> **Records for the task**:

--------------------------------

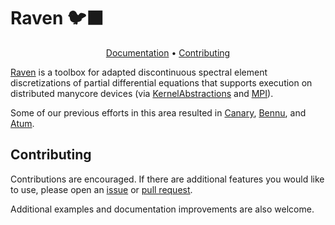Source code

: # Raven 🐦‍⬛
<p align="center">
  <a href="https://HorribleSanity.github.io/Raven.jl/dev/">Documentation</a> •
  <a href="#contributing">Contributing</a>
</p>

[Raven](https://github.com/HorribleSanity/Raven.jl)
is a toolbox for adapted discontinuous spectral element discretizations of
partial differential equations that supports execution on distributed manycore
devices (via
[KernelAbstractions](https://github.com/JuliaGPU/KernelAbstractions.jl) and
[MPI](https://github.com/JuliaParallel/MPI.jl)).

Some of our previous efforts in this area resulted in
[Canary](https://github.com/Clima/Canary.jl),
[Bennu](https://github.com/lcw/Bennu.jl), and
[Atum](https://github.com/mwarusz/Atum.jl).

## Contributing

Contributions are encouraged. If there are additional features you would like
to use, please open an [issue](https://github.com/HorribleSanity/Raven.jl/issues) or [pull
request](https://github.com/HorribleSanity/Raven.jl/pulls).

Additional examples and documentation improvements are also welcome.
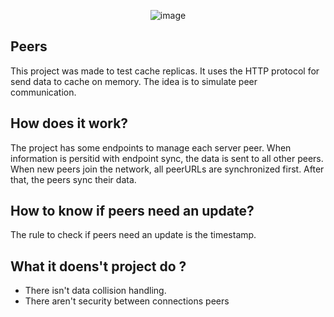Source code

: 
<div align="center">

![image](https://github.com/user-attachments/assets/71e616f5-e655-49c7-a11f-abce0f238861)

</div>


## Peers

This project was made to test cache replicas. It uses the HTTP protocol for send data to cache on memory. The idea is to simulate peer communication.

## How does it work?

The project has some endpoints to manage each server peer. When information is persitid with endpoint sync, the data is sent to all other peers.
When new peers join the network, all peerURLs are synchronized first. After that, the peers sync their data.

## How to know if peers need an update?

The rule to check if peers need an update is the timestamp.


## What it doens't project do ?

- There isn't data collision handling.
- There aren't   security between connections peers

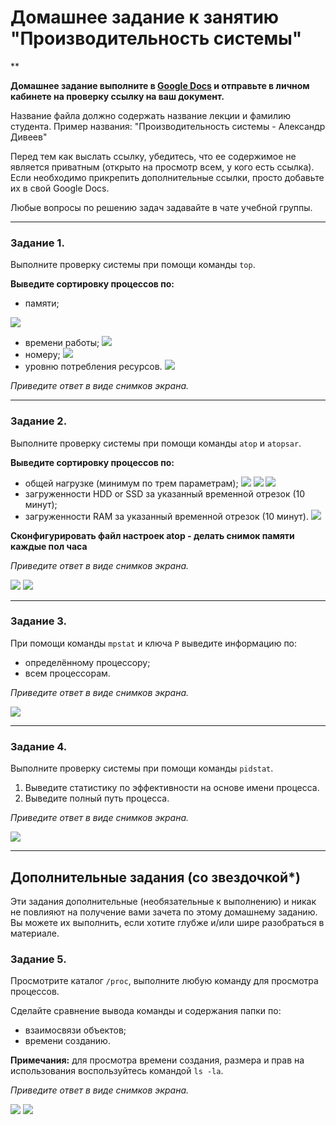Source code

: # Домашнее задание к занятию "Производительность системы"

**

**Домашнее задание выполните в [Google Docs](https://docs.google.com/) и отправьте в личном кабинете на проверку ссылку на ваш документ.**

Название файла должно содержать название лекции и фамилию студента. Пример названия: "Производительность системы - Александр Дивеев"

Перед тем как выслать ссылку, убедитесь, что ее содержимое не является приватным (открыто на просмотр всем, у кого есть ссылка). Если необходимо прикрепить дополнительные ссылки, просто добавьте их в свой Google Docs.

Любые вопросы по решению задач задавайте в чате учебной группы.

------

### Задание 1.

Выполните проверку системы при помощи команды `top`.

**Выведите сортировку процессов по:**

- памяти;

![](images/3-05/1-1.png)
- времени работы;
![](images/3-05/1-2.png)
- номеру;
![](images/3-05/1-3.png)
- уровню потребления ресурсов.
![](images/3-05/1-4.png)

*Приведите ответ в виде снимков экрана.*

------

### Задание 2.

Выполните проверку системы при помощи команды `atop` и `atopsar`.

**Выведите сортировку процессов по:**

- общей нагрузке (минимум по трем параметрам);
![](images/3-05/2-1.png)
![](images/3-05/2-2.png)
![](images/3-05/2-3.png)
- загруженности HDD or SSD за указанный временной отрезок (10 минут);
- загруженности RAM за указанный временной отрезок (10 минут).
![](images/3-05/2-4.png)

**Сконфигурировать файл настроек atop - делать снимок памяти каждые пол часа**

*Приведите ответ в виде снимков экрана.*

![](images/3-05/2-5.png)
![](images/3-05/2-6.png)

------

### Задание 3.

При помощи команды `mpstat` и ключа `P` выведите информацию по:

- определённому процессору;
- всем процессорам.

*Приведите ответ в виде снимков экрана.*

![](images/3-05/3.png)

------

### Задание 4.

Выполните проверку системы при помощи команды `pidstat`.

1. Выведите статистику по эффективности на основе имени процесса.
2. Выведите полный путь процесса.

*Приведите ответ в виде снимков экрана.*

![](images/3-05/4.png)

---

## Дополнительные задания (со звездочкой*)
Эти задания дополнительные (необязательные к выполнению) и никак не повлияют на получение вами зачета по этому домашнему заданию. Вы можете их выполнить, если хотите глубже и/или шире разобраться в материале.

### Задание 5.

Просмотрите каталог `/proc`, выполните любую команду для просмотра процессов.

Сделайте сравнение вывода команды и содержания папки по:

- взаимосвязи объектов;
- времени созданию.

**Примечания:**
для просмотра времени создания, размера и прав на использования воспользуйтесь командой `ls -la`.

*Приведите ответ в виде снимков экрана.*

![](images/3-05/5-1.png)
![](images/3-05/5-2.png)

--------------------------------

> **To do**:
Show every line of the listing containing the string "процесса" by copying it.

> **Written solution**:
1. Выведите статистику по эффективности на основе имени процесса.
2. Выведите полный путь процесса.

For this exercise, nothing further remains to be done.